On 25/07/05, Berthold Höllmann <email@example.com> wrote:
> John Page <firstname.lastname@example.org> writes:
> > Do you need a related join in the Person class as well?
> > My guess is that would make the example work.
> But that won't make sense, because i also need a link from Workpackage
> to Person as well, as in other classes. Alone for the "Project" class.
> Does the related join from "Person" point to the Project.leader or one
> member of Project.steeringCommittee?
It sounds like you are misunderstanding Joins much as I did a couple of weeks ago.
Their names really don't help one understand things.
You need to choose what sort of join to use based on whether the
relationship is one-one, one-many or many-many. Not on how you think
you might want to access the data.
i.e. Suppose every Project has many Person's and every Person might work on several Project's;
then you have a many-many situation, which is implemented using RelatedJoins at both ends.

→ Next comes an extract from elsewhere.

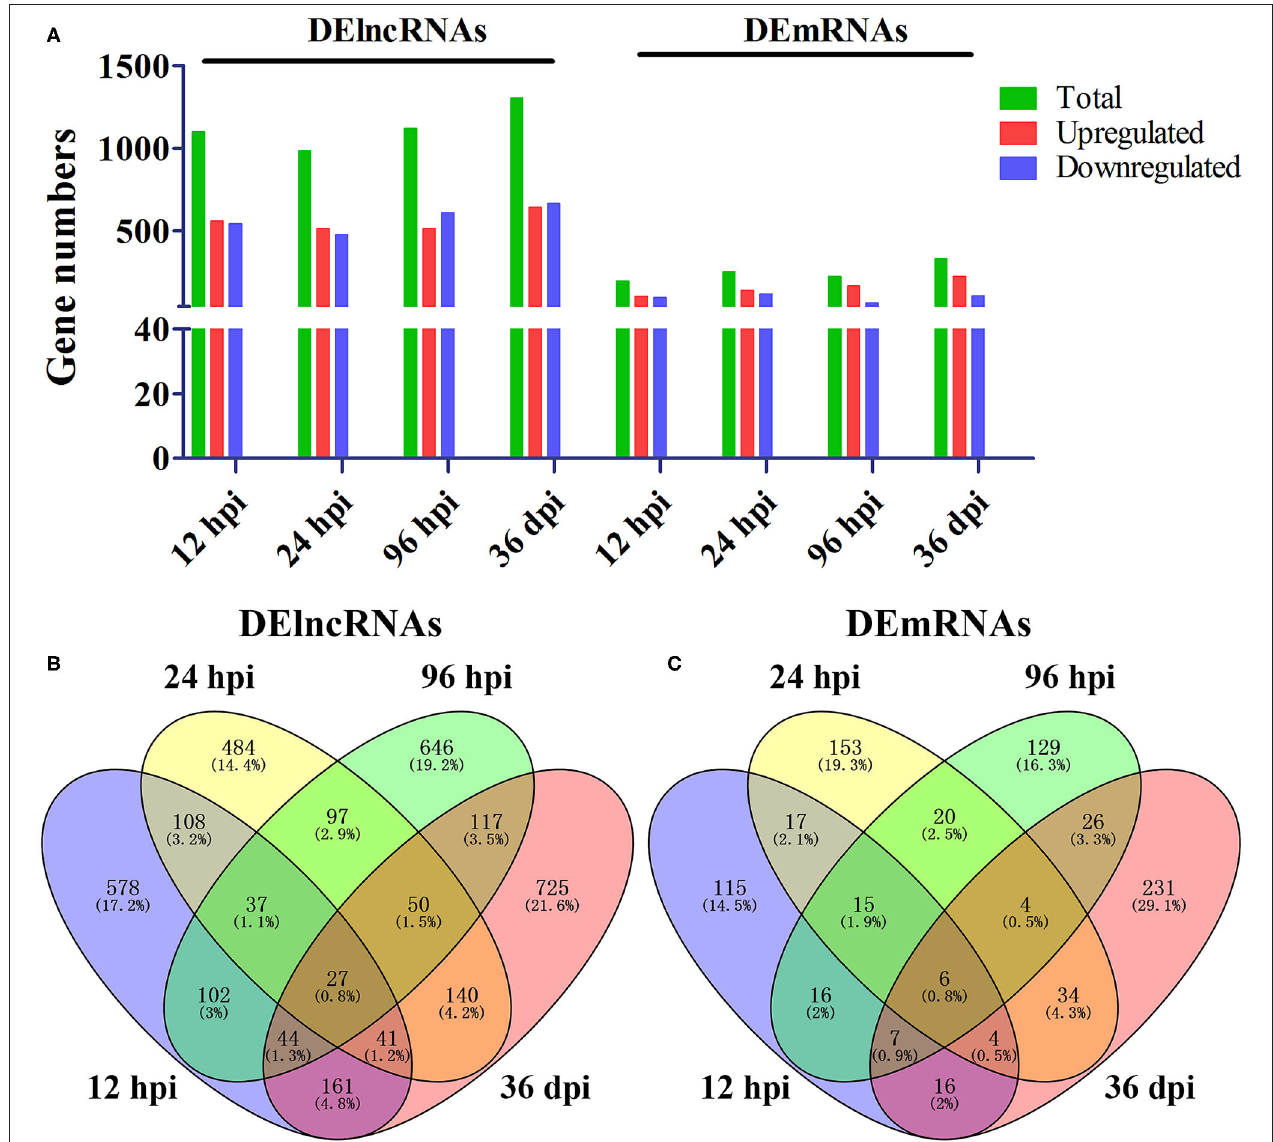
FIGURE 3 | Comparisons of differentially expressed lncRNAs and mRNAs in the bone marrow of Beagle dogs infected by Toxocara canis at 12h post-infection (hpi), 24 hpi, 96 hpi, and 36 day post-infection (dpi). (A) The number of DElncRNAs and DEmRNAs at four infection stages. Green, red, and blue colors represent the number of total, upregulated, and downregulated transcripts, respectively. (B,C) Venn diagrams showing the common and unique DElncRNAs and DEmRNAs at the four indicated time points after infection between infected and control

Suppose every Project has many Person's and every Person works on only
one Project, then the relationship is one-many, which is implemented by
giving each person a ForeignKey('Project'), and if you like you can
give each Project a MultipleJoin('Person') which gives you a list of
the Person's with their foreignkey pointing to this Project.
I know this results in some classes having fields that you think you might never use, but you have to live with that.
To recap, if you have a RelatedJoin on one end, you need one on the other end too.
If you have a ForeignKey at one end, you *can* have a MultipleJoin at the other end if you like.